Russia also initiated a program to produce ground-launched cruise missiles in violation of a longstanding treaty agreement reached by President Ronald Reagan and his Soviet counterpart, Mikhail Gorbachev, in 1987. U.S. officials expressed concerns that “Russia is producing more missiles than are needed to sustain a flight-test program, spurring fears that the Kremlin is moving to build a force that could ultimately be deployed.”
Additionally, Russia recently tested a new drone — a nuclear submarine capable of carrying nuclear warheads within range of the United States — and is reportedly preparing to beef up mobile nuclear missile patrols near its European borders.

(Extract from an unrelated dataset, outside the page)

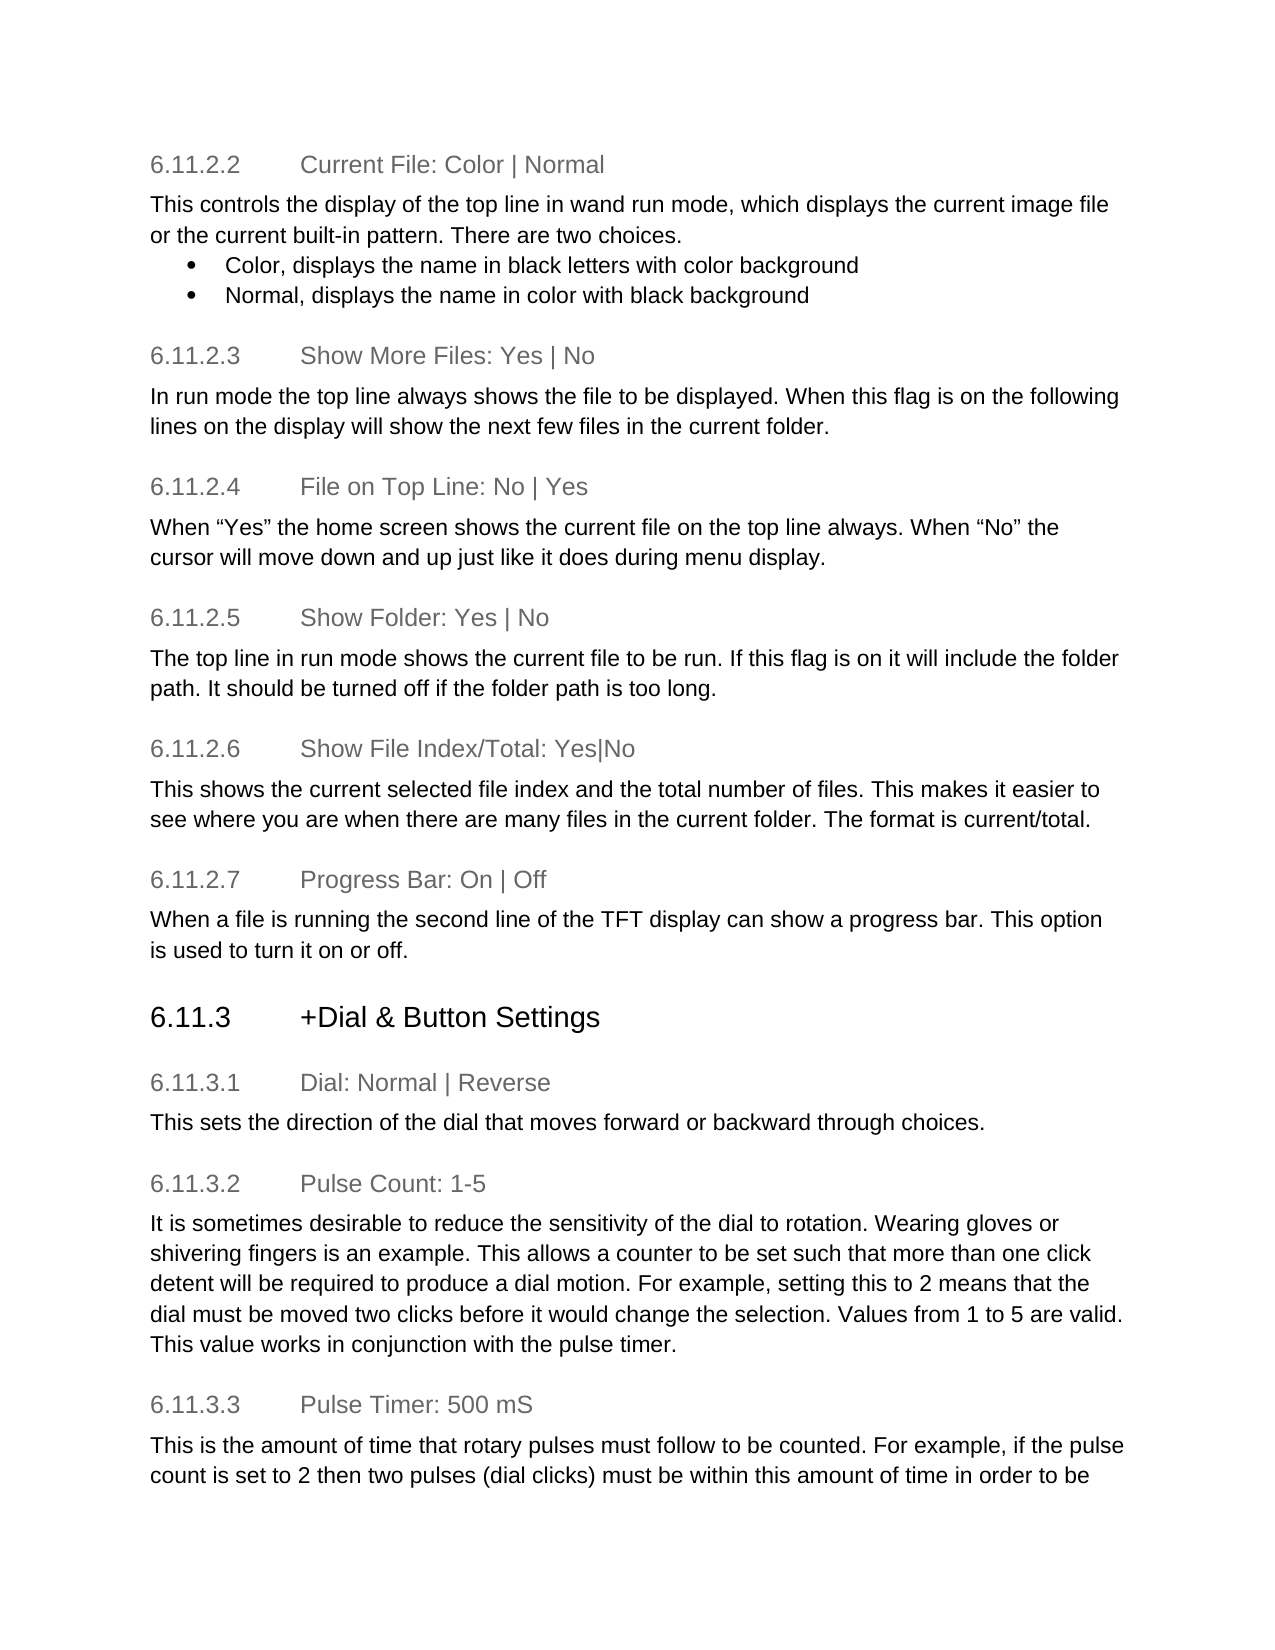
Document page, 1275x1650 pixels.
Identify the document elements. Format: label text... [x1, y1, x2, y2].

European leaders in closer physical proximity to Russia have called for an extension of sanctions against Russia due to its threats and military escalation. And more pointedly, Sweden has ordered towns to carry out war exercises, prepare underground bunkers and protected communication systems, and make other preparations for a potential military attack.
But President-elect Donald Trump seems hell-bent on appeasing Russia, refusing to hold them accountable and speaking recklessly about nuclear weapons. As Bruce Blair, a nuclear security expert, notes, this is not a strategy that best serves America’s interests: “Rather than assuaging the Russians, it has only stoked insecurity in Europe and perhaps tempted Russia to intervene in the Baltic states. In other words, appeasement only makes matters more unstable.”

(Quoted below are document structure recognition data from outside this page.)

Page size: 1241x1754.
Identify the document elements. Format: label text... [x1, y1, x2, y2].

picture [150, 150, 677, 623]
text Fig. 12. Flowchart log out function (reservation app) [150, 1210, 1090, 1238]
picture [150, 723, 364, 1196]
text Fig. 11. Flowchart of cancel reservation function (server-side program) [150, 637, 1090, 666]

Before the election, even a number of Republican leaders expressed alarm at Russia’s nuclear escalation, and disagreement with Trump’s appeasement approach.
As Rep. Elijah Cummings said: “We have no time for partisanship here.” We cannot lose sight of the wide range of threats Russia openly has waged against the United States and our allies around the world.
Russia has apparently returned to the world as it was prior to the deal struck by Reagan and Gorbachev, and our President-elect appears too enamored with, or beholden to, Putin to meaningfully defend U.S. interests. The self-proclaimed master of “the art of the deal” cannot be allowed to sell America’s national security down the river to appease a master Cold Warrior, who seems to be playing him like a fiddle.